* Parts of the exercise:
(a) In the LED filament lamp text, what is the minimum number of blue LEDs in the filament?
(b) Please copy the LED filament lamp text word for word from "In a further" up to and including "roughness or scattering.".

START Text block

According to one embodiment of the invention, the first section of the at least one LED filament may be shorter than the second section of the at least one LED filament. It should be appreciated that the LED filament(s) may mimic the appearance and/or properties of the wick of a candle. An advantage of this embodiment is that this configuration may even further facilitate the generation of light from the LED filament lamp, which may resemble candela.

According to one embodiment of the invention, in an LED filament lamp, the LEDs in the array of LEDs are separated by a distance (pitch), and in this embodiment they are arranged at a constant pitch P. Thus, the difference in density of blue LEDs and/or red LEDs will be achieved by varying the relative number of red LEDs and blue LEDs in order to obtain a gradually decreasing color temperature from the base part to the top part.

As an alternative embodiment of the invention, the LEDs in the array of LEDs (140) have a pitch P, wherein the pitch increases for blue LEDs and/or decreases for red LEDs from the base portion to the top portion over at least a portion of the length of at least one LED filament. In this embodiment, for example, the difference in density of blue LEDs is achieved by increasing the spacing of the blue LEDs from the base portion to the top portion, thereby reducing the amount of blue light emitted from the LED filament, and hence the color temperature will decrease.

The same effect can be achieved by reducing the pitch of the red LEDs when going from the base part to the top part. This results in a higher red light output towards the top part and thus a lower color temperature.

Furthermore, where the spacing of the blue and/or red LEDs varies over the length of the filament, it may be desirable to adapt the drive current to the blue and red LEDs in order to maintain the overall light output at the same level.

According to one embodiment of the invention, in the LED filament the number N of blue LEDs is at least 10, and the number M of red LEDs is also at least 10. With these numbers of LEDs, their mutual spacing (pitch) is small enough to achieve a smooth light distribution over the filament. Even more preferred is an LED filament wherein the number of blue LEDs is greater than 1.3 times the number of red LEDs. This ratio between blue and red emitting LEDs enables a preferred color temperature distribution to be achieved to mimic a desired candle type lamp.

In a further embodiment, the LED filament lamp is provided with a luminescent material converting at least part of the blue light into converted light, preferably green and/or yellow light. This enables a candle-type filament lamp with a more natural color impression to be achieved.

According to an embodiment of the invention, the LED filament lamp may further comprise a diffuser element. The diffuser element may at least partially enclose the at least one filament and be arranged to diffuse light emitted from the at least one filament. The term "diffuser element" refers herein to a diffusing layer and/or an element having properties for diffusing light. For example, the "diffuser element" may be a light guide that is translucent, e.g. by surface roughness or scattering.

END Text block
START Data supplied

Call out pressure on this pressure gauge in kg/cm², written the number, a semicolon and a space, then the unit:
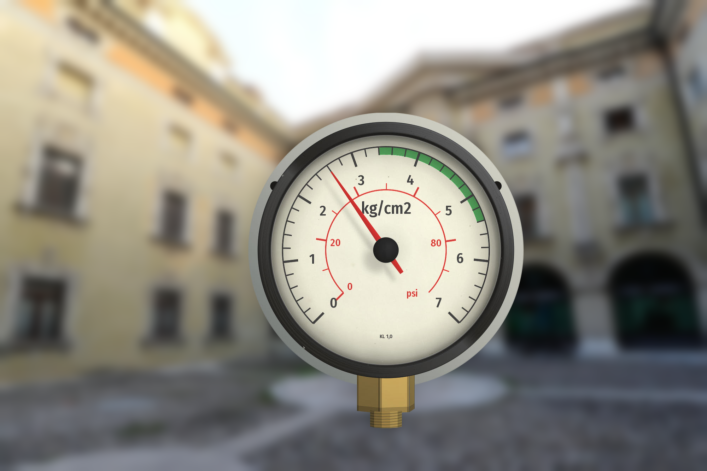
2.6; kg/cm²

END Data supplied
START Data supplied

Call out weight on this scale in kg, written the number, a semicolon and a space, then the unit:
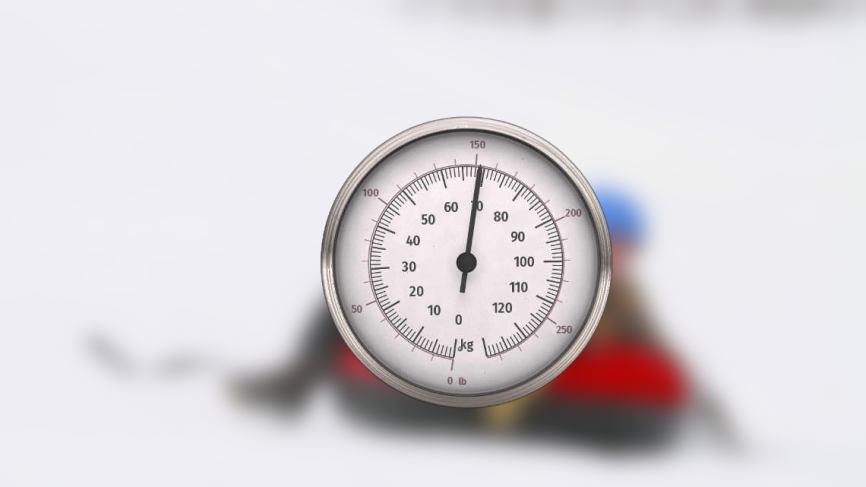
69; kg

END Data supplied

* Exercise answers:
(a) At least 10.

(b)
In a further embodiment, the LED filament lamp is provided with a luminescent material converting at least part of the blue light into converted light, preferably green and/or yellow light. This enables a candle-type filament lamp with a more natural color impression to be achieved.

According to an embodiment of the invention, the LED filament lamp may further comprise a diffuser element. The diffuser element may at least partially enclose the at least one filament and be arranged to diffuse light emitted from the at least one filament. The term "diffuser element" refers herein to a diffusing layer and/or an element having properties for diffusing light. For example, the "diffuser element" may be a light guide that is translucent, e.g. by surface roughness or scattering.